Damian’s mouth opened, closed. The words wouldn’t come. The tracked vehicle rumbled away. A drone dropped down, grappled the coffee mug and plate, and lifted into the sky. “My need has been satisfied my ass.” He stared hard at the patch of grass where his last item of home left the chat.

He heard the propeller buzz of another drone. “What now?!” he muttered. The now what was a cardboard box dropped from another drone. It stayed high enough that he couldn’t grab it and destroy it. The box was labeled, “Ration de survie – Individu, Secteur Restreint (SR‑1)”. Damian picked it up and opened it. The contents spilled onto the grass, “a box of candy? Seriously?” He noticed the freeze dried coffee, sugar and creamer. As he was gathering up the contents of the candy box another box hit him on the head. This one contained a plastic mess kit and canteen. In the grass was another flat pack stove and a fuel tablet. Somebody had jokes, fr fr.

Rainy Night

He gathered the pathetic haul while the rain began to fall. He spent the rest of the morning walking slow circles around his patch of flattened grass, trying to stay warm. Every time he sat, the pallet wrap stuck to his damp clothes. Every time he stood, the wind found the gaps in his tunic.
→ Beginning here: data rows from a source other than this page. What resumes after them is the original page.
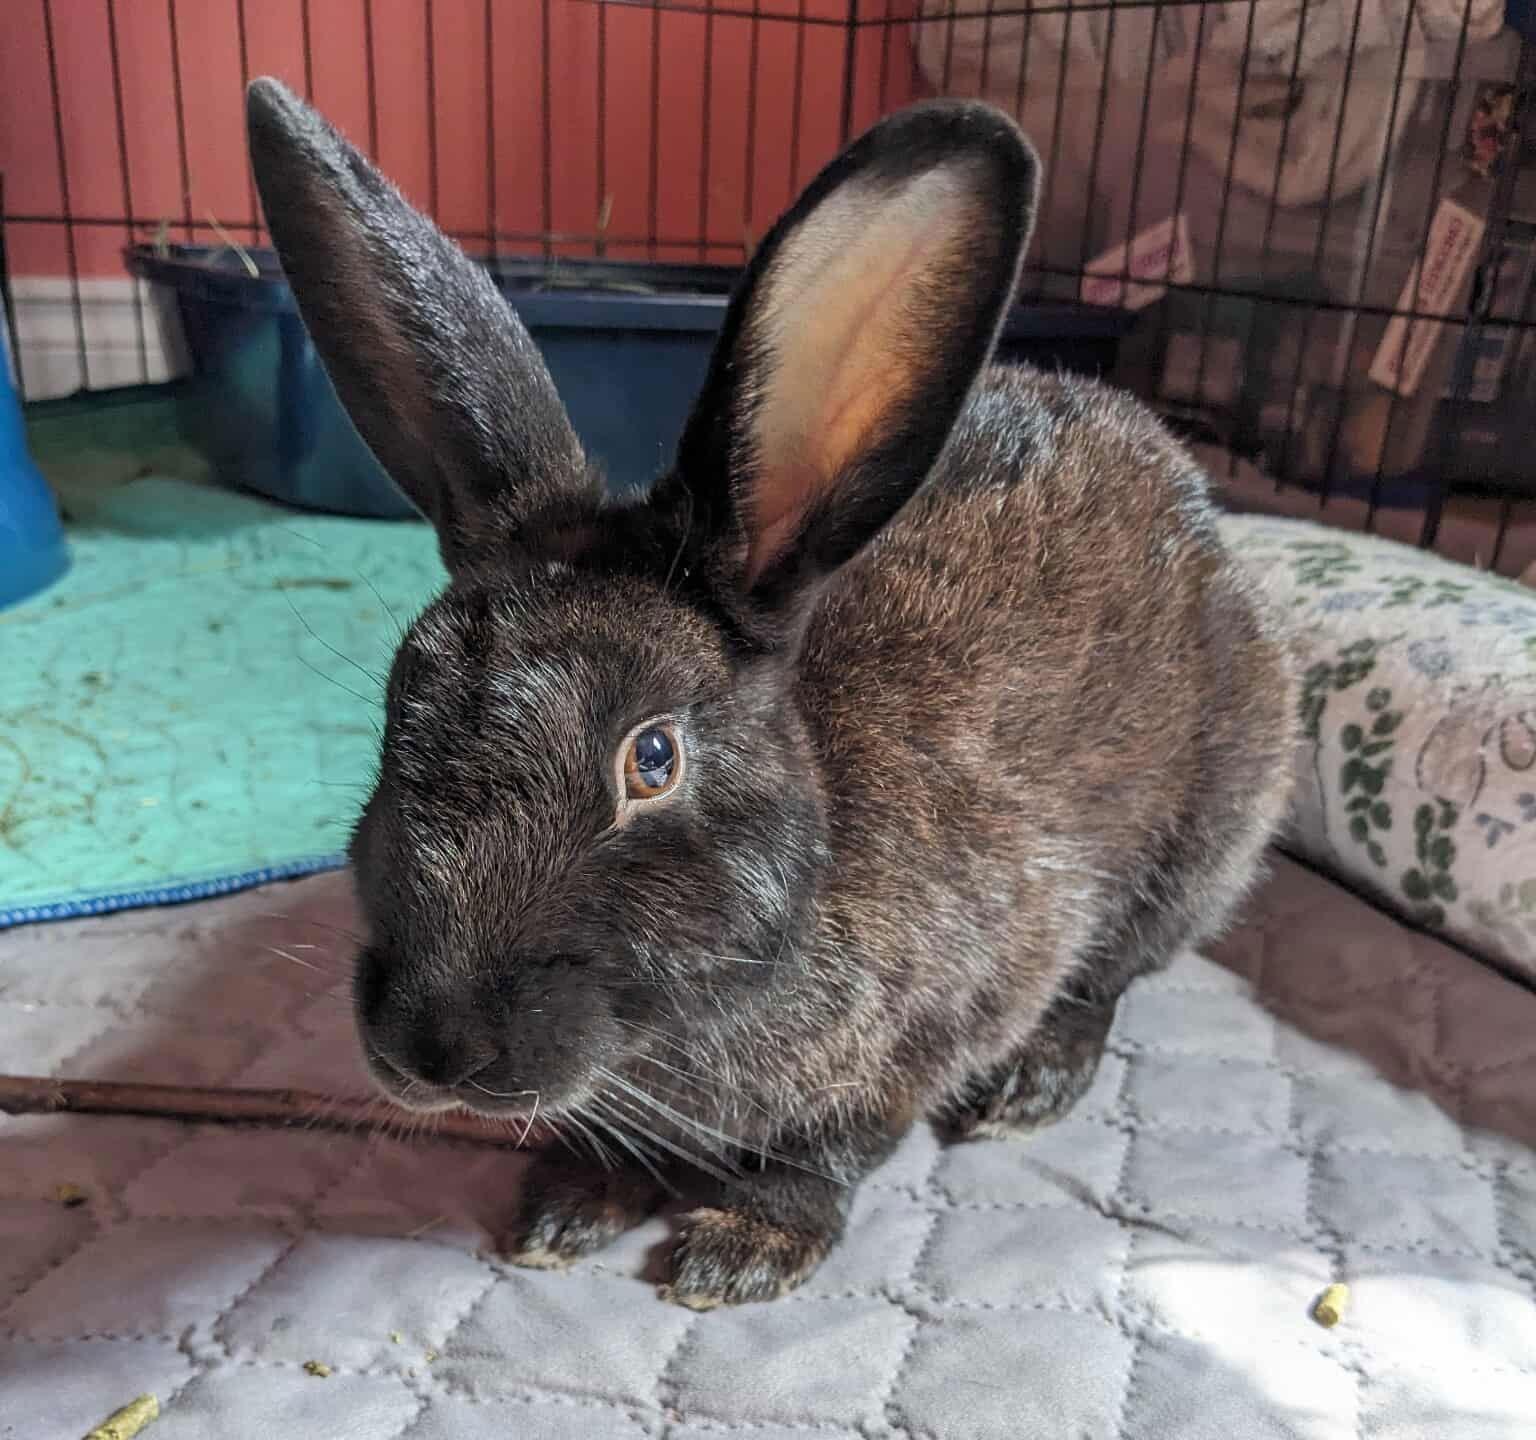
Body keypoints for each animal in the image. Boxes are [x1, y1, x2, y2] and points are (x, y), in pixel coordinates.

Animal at [246, 77, 1298, 1308]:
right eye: (398, 709)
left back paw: (1032, 1086)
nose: (432, 1047)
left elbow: (826, 1156)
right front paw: (570, 1209)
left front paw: (737, 1252)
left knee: (1116, 976)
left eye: (652, 758)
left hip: (1208, 832)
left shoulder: (924, 1036)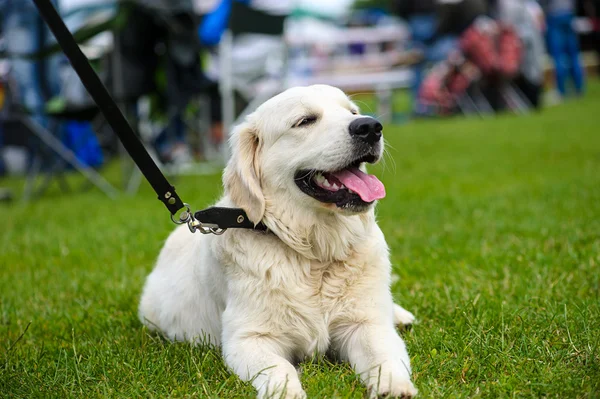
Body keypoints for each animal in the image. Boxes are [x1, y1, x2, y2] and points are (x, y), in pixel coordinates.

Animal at [138, 85, 418, 399]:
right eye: (305, 121)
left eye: (352, 112)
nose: (370, 127)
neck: (314, 253)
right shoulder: (249, 338)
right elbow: (280, 369)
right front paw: (288, 393)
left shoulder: (366, 323)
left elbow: (383, 355)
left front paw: (393, 385)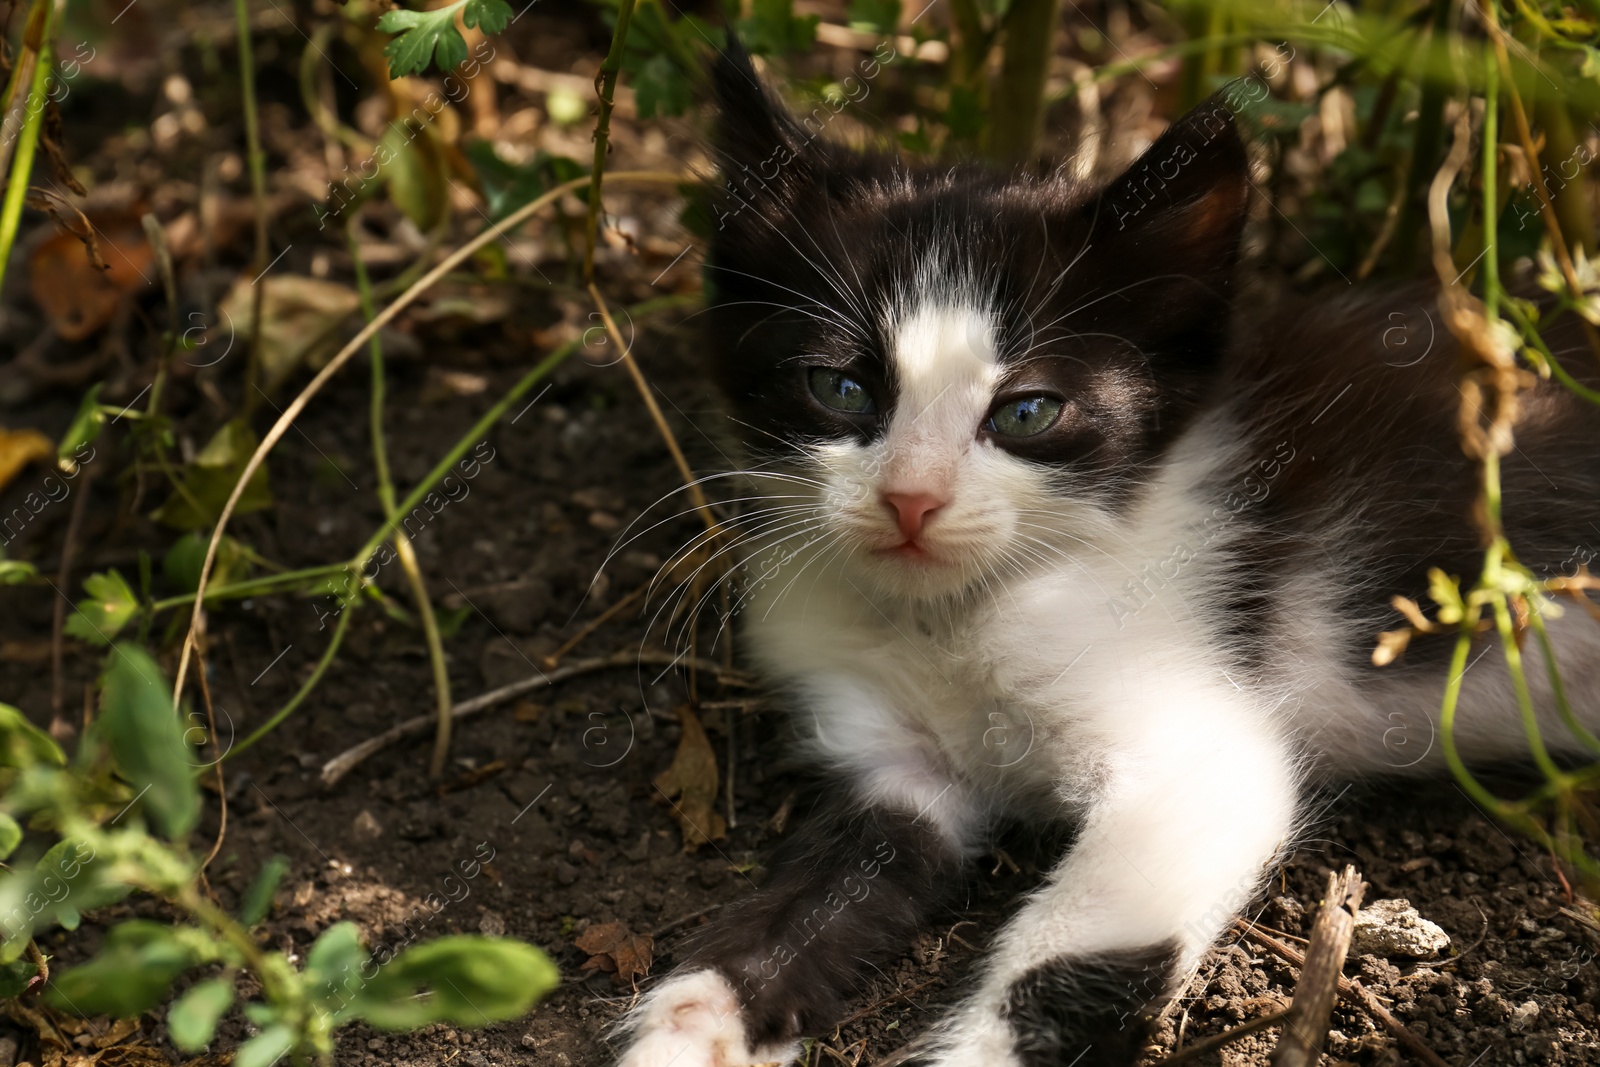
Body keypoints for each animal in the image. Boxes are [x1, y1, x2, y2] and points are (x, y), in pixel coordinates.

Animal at [611, 43, 1600, 1067]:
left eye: (1028, 411)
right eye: (839, 387)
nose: (913, 498)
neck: (959, 614)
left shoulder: (1204, 755)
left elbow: (1071, 957)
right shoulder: (895, 770)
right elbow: (814, 895)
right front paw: (698, 1017)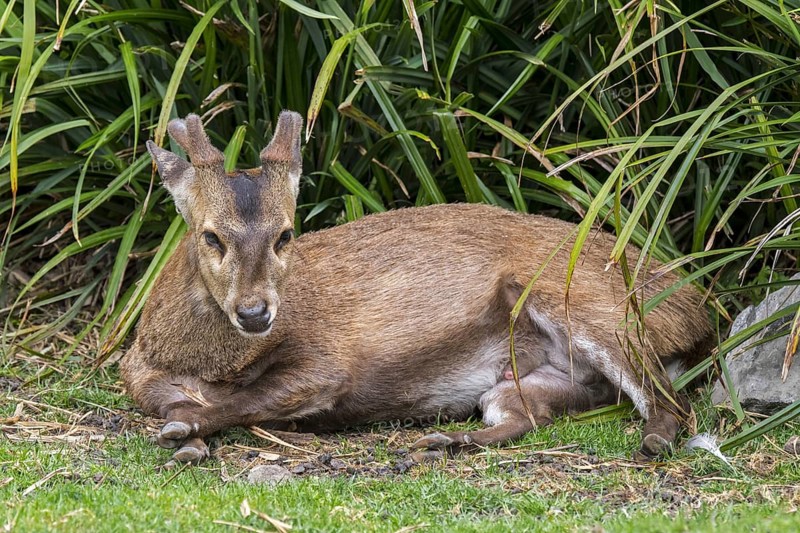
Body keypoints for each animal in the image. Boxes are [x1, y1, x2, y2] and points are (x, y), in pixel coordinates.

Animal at [120, 111, 714, 464]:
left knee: (671, 399)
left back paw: (654, 441)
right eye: (211, 235)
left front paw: (185, 433)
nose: (254, 313)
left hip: (595, 308)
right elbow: (167, 399)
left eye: (286, 233)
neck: (201, 361)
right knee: (524, 416)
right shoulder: (137, 372)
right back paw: (446, 439)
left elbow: (245, 400)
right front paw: (188, 436)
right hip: (534, 380)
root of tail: (702, 308)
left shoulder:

Midday brought the first human he’d seen since the van. A girl walked straight through his camp without slowing. She didn’t glance at him, didn’t speak. She simply bent, sliced a straight strip off the edge of his pallet-wrap poncho, rolled it under her arm, and kept walking.

Damian stared after her. “Hey!—”

She was already thirty meters away, the plastic strip flapping like a battle flag.

He sat back down. The poncho was now noticeably smaller.

By late afternoon the hunger had teeth. His tongue felt thick. The last of the water was gone. He licked condensation off the remaining pallet wrap just to have something in his mouth. Damian popped one of the lozenges into his mouth—orange, and tried to feel relief.

No Respite

A new tracked vehicle appeared at dusk—this one towing a small trailer piled with firewood. Two robot dogs unloaded half the wood in a neat stack near a charred patch of ground ten meters from Damian, then drove off again.

He walked over, hands shaking, and tried to build a fire with the fuel tablets he no longer had. The wood was green. It smoked miserably. He gave up and lay down on the shortened pallet wrap, curling fetal against the evening chill.

Sometime after full dark, soft footsteps approached. A man this time—beard long, voice calm and low. He stopped a meter or so from where Damian lay. “You’re still here,” he observed, as if noting the weather.

Damian didn’t sit up. “Where else would I be?”

The man considered that. “Most new ones try to walk out the first day. The drones bring them back by nightfall. Saves everyone trouble.”

He dropped something at Damian’s feet. It clinked. A single fuel tablet.

“Le temps cette nuit va te tuer si t’as pas de feu pis un meilleur abri.” Then dark swallowed the stranger.

Damian lay there, staring at the single fuel tablet. His stomach cramped. His bare feet ached from the cold ground. The remaining pallet wrap didn’t keep the rain off him. His clothing clung to him and he was barefoot. He closed his eyes and whispered to no one, “This is Hades, isn’t it?”

Need Met

The prairie answered with silence and the distant buzz of quadcopters approaching his location. This time, the group of quadcopters had nine wooden pallets, a canvas tarp, and another flat pack stove.

The quadcopters lowered their cargo to a spot near the scorched ground. One of them dropped a Tyvek sheet with printed instructions on it. Attached to one of the pallets was a bag of parts. Yay! IKEA delivers to prison camps! Woo!